Kevin L. Schey
Professor of Biochemistry, Ophthalmology & Visual Sciences, Vanderbilt University
Director of Core Facilities, Mass Spectrometry Research Center
- : firstname.lastname@example.org
- : 615-936-6861
9126D MRB III
465 21st Avenue South
Nashville, Tennessee - 37232
I am interested in the analysis of the molecular components of EVs, both proteins and lipids, through proteomics and lipidomics methods. I am interested in urine EVs as sources of disease biomarkers as well as in EVs from ocular tissues as conduits of cell-to-cell communication.
Research Description: The Schey lab is interested in both method/instrument development in proteomics analysis as well as in applications of state-of-the-art proteomics technologies in the study of development and disease. Method development/technology projects include methods for integral membrane protein analysis, tandem mass spectrometry of intact proteins (top-down proteomics), spatially-resolved proteomics analysis, and quantitative proteomics. The major area of application is human lens protein modifications and protein-protein interactions. Other areas of interest are: proteomics analysis of heart valve development, and invertebrate (shrimp and oyster) innate immunity. Integral membrane proteins play key roles in signaling, transport, and adhesion, yet they remain difficult to analyze using conventional proteomics methods.

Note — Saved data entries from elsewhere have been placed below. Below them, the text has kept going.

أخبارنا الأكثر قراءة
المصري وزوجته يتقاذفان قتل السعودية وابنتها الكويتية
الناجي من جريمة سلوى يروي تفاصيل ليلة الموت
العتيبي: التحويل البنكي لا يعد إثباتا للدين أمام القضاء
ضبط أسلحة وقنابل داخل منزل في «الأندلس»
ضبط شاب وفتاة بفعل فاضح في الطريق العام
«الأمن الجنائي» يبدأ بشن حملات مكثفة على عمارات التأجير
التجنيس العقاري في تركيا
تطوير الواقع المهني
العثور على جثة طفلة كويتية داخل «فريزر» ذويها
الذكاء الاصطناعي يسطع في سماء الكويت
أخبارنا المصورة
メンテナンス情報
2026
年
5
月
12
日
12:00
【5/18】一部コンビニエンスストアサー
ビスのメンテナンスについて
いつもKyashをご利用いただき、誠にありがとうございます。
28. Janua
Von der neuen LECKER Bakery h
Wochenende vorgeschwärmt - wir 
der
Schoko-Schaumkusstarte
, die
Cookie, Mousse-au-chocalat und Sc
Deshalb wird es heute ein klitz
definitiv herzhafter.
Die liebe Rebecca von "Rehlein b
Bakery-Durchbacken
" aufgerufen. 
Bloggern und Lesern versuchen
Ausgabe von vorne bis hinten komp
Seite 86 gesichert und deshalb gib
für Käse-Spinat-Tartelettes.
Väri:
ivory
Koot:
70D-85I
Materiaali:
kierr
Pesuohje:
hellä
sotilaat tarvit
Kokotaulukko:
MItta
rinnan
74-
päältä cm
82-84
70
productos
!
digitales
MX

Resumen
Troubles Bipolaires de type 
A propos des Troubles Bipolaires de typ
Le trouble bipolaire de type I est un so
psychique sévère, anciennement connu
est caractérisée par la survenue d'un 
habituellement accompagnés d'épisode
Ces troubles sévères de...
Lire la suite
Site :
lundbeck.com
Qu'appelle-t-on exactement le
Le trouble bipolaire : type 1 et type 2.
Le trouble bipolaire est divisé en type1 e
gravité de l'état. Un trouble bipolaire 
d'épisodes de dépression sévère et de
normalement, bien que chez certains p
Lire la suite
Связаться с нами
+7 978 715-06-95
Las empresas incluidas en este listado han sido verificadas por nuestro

Our lab has developed methods to analyze integral membrane proteins and membrane associated proteins including their modifications. In addition, we have developed methods for membrane proteome analysis. Currently we are developing methods for spatially-resolved studies (see below), for tissue imaging of membrane proteins, and for examining the membrane protein phosphoproteome. Standard proteomics analyses typically require tryptic digestion of the protein sample followed by LC/MS/MS analysis of the peptides in order to identify and quantitate the proteins present in the sample. This bottom-up approach relies on inferring protein level information from peptide level measurements. Top-down analysis involves analysis of the intact proteins for identification but requires sophisticated technologies and software.
We have developed a method for top-down proteomics analysis in a MALDI TOF-TOF platform and generated a new software application for the interpretation of resulting data. Spatially-resolved proteomics represents a critically important area of development that takes advantage of recent advances in instrumental sensitivity. The ability to examine region-specific changes in a proteome has wide applicability in both development and disease processes. Two approaches are being developed in our lab to address this issue: 1) laser capture microsdissection (LCM) coupled with shotgun proteomics analysis and 2) MALDI tissue imaging. We have combined our membrane protein analysis protocols with LCM capture to examine region-specific changes in the ocular lens membrane proteome. Also, we have developed new sample preparation methods to allow MALDI imaging of membrane proteins. The MALDI imaging method is being applied to lens aging, chick and mouse heart development, shrimp viral infection, brain changes in addiction, and lung infection. Our long-standing project on ocular lens membrane proteins is focused on how these proteins change as lens cells differentiate and as they age. Since the proteins in the lens core are as old as the individual, the lens serves as a model tissue to study protein aging. Age- and cataract-specific modifications have been identified and regional changes in the membrane proteome are being examined. Functional consequences of lens protein modification are also being examined with confocal microscopic, molecular biology, and spectroscopic methods.